On Jul 14, 2019, at 13:46, Nima Hamidi <hamidi@stanford.edu> wrote:
Andrew Barnert wrote:
But in your proposal, wouldn’t this have to be written as dt[price < 1]? I think the cost of putting the expression in ticks is at least as bad as the cost of naming the dt. Also: dt.price < 1 is a perfectly valid expression, with a useful value. You can store it in a temporary variable to avoid repeating it, or stash it for later, or print it out to see what’s happening. But price < 1 on its own is a NameError, and I’m not sure what price < 1 is worth on its own. Would this invite code that’s hard to refactor and even harder to debug? In this particular example, the payoff is negligible. But look at the following example:
tips[(tips['size'] >= 5) | (tips['total_bill'] > 45)]This could be simplified to: ``` tips[(size >= 5) | (total_bill > 45)] ```
That’s not a fair example, because you’re ignoring the dot syntax that Pandas already provides, and also leaving out the backticks. So it’s really: tips[(tips.size >= 5) | (tips.total_bill > 45)] tips[`(size >= 5) | (total_bill > 45)`] So, while there is still some advantage, it’s not nearly as big. And again, the tradeoff is that you don’t have useful intermediate values anymore. For example, if I want to use tips.size >= 5 repeatedly, or print it out for debugging before using it, etc., I can just do hightips = tips.size >= 5. There’s no way to do the same thing with your version.

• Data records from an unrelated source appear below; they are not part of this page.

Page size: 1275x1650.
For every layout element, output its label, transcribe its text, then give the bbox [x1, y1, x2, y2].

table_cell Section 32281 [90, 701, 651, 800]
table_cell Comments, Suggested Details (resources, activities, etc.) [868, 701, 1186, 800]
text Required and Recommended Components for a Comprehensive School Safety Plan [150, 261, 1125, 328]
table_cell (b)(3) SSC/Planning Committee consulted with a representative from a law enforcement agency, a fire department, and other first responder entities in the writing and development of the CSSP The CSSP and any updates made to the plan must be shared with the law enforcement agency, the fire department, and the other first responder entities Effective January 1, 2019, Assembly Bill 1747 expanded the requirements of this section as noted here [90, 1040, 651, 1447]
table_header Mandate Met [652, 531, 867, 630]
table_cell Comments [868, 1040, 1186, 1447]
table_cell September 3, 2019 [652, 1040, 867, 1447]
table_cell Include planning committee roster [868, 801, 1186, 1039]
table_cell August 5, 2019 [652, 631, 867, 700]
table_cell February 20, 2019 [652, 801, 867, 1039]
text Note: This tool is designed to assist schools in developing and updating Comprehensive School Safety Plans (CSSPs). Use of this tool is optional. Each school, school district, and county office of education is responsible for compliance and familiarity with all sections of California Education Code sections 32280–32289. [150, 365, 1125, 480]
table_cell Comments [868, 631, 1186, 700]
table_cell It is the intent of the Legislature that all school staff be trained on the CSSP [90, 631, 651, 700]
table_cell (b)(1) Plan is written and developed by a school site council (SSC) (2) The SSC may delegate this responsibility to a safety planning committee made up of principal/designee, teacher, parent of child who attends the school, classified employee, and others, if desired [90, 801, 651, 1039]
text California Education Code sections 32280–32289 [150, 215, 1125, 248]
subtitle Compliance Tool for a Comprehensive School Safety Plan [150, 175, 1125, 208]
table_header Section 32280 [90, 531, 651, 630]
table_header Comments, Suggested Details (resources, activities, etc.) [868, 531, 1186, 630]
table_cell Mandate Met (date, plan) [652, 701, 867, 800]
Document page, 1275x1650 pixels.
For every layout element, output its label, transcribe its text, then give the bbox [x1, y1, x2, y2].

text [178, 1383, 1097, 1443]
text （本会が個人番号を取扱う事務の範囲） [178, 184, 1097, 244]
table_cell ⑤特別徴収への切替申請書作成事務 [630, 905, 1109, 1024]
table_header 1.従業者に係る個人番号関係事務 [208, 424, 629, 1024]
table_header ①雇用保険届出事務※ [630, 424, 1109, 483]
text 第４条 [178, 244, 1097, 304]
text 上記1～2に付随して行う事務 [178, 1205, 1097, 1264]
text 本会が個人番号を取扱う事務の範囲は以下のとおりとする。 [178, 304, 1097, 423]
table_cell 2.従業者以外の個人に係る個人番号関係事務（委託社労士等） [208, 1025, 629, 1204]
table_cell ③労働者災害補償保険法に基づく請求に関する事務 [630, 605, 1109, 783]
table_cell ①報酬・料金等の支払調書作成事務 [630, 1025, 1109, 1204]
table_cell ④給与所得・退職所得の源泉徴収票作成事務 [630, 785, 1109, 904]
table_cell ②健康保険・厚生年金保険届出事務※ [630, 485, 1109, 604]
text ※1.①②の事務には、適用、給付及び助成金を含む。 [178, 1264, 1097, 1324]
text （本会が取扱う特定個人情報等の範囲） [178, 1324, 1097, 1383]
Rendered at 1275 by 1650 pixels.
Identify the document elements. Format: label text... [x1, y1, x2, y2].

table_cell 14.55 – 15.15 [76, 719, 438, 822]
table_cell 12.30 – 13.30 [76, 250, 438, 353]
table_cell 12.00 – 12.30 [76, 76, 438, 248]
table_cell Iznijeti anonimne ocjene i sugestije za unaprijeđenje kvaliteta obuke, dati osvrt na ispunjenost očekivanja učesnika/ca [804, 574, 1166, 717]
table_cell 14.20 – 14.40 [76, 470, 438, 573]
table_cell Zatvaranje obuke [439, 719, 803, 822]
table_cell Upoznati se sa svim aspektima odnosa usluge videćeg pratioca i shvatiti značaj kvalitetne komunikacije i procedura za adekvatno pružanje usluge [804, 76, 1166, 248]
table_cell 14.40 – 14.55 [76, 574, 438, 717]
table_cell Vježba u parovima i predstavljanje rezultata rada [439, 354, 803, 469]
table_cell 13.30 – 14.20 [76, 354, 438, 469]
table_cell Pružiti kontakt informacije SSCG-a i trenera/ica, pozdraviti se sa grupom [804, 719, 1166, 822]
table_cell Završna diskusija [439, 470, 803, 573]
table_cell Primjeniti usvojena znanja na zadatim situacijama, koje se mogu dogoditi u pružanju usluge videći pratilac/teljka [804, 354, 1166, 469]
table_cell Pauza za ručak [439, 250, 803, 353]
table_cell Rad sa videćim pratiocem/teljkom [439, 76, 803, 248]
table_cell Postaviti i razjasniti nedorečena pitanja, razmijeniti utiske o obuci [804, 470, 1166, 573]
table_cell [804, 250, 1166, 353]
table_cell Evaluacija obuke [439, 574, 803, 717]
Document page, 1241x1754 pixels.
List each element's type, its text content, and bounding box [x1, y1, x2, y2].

Pipe-lining in R is also much cleaner. Dplyr provided an operator %>% which passes the return value of its LHS as the first argument of its RHS. In other words, f() %>% g() is equivalent to g(f()). This is pretty useful for long pipelines. The way that it works is that the operator %>% changes AST and then evaluates the modified expression. In this example, evaluating g() is undesirable.
This doesn’t seem necessary in a language with first-class functions. Why can’t you just write the pipeline as something f %>% g, much as you would in, say, Haskell, which would just define a function (presumably equivalent to either lambda: g(f()) or lambda a, **kw: g(f(a, **kw))) that represents the pipeline that you then just call normally? I don’t see the benefit in being able to write g() instead of g here, and in fact it seems actively misleading, because it implies calling g on no arguments instead of one. Also, given that Python doesn’t have such an operator, or a way to define custom operators, and that proposals for even simpler operators on functions like @ for compose have been rejected every time they’ve been suggested, I wouldn’t expect much traction from this example. Is there something similar that could plausibly be done in Python, and feel Pythonic? Please look at the "partials" example by Xavier. I think it illustrates how this is different than function composition.
I know the difference between function pipelines and function composition, but if nobody was interested in adding an operator for the even simpler compose, I think it’s unlikely that anyone will be interested in adding an operator for pipeline. And certainly not something that looks like %>%. So, this example doesn’t really help sell your proposal. Also, you didn’t answer any of the other issues that have nothing to do with that comparison with @ for compose. Why do you want to make people spell “feed to g” as “feed to g()”? Why shouldn’t it create a function that can be called (or otherwise used) normally? And so on.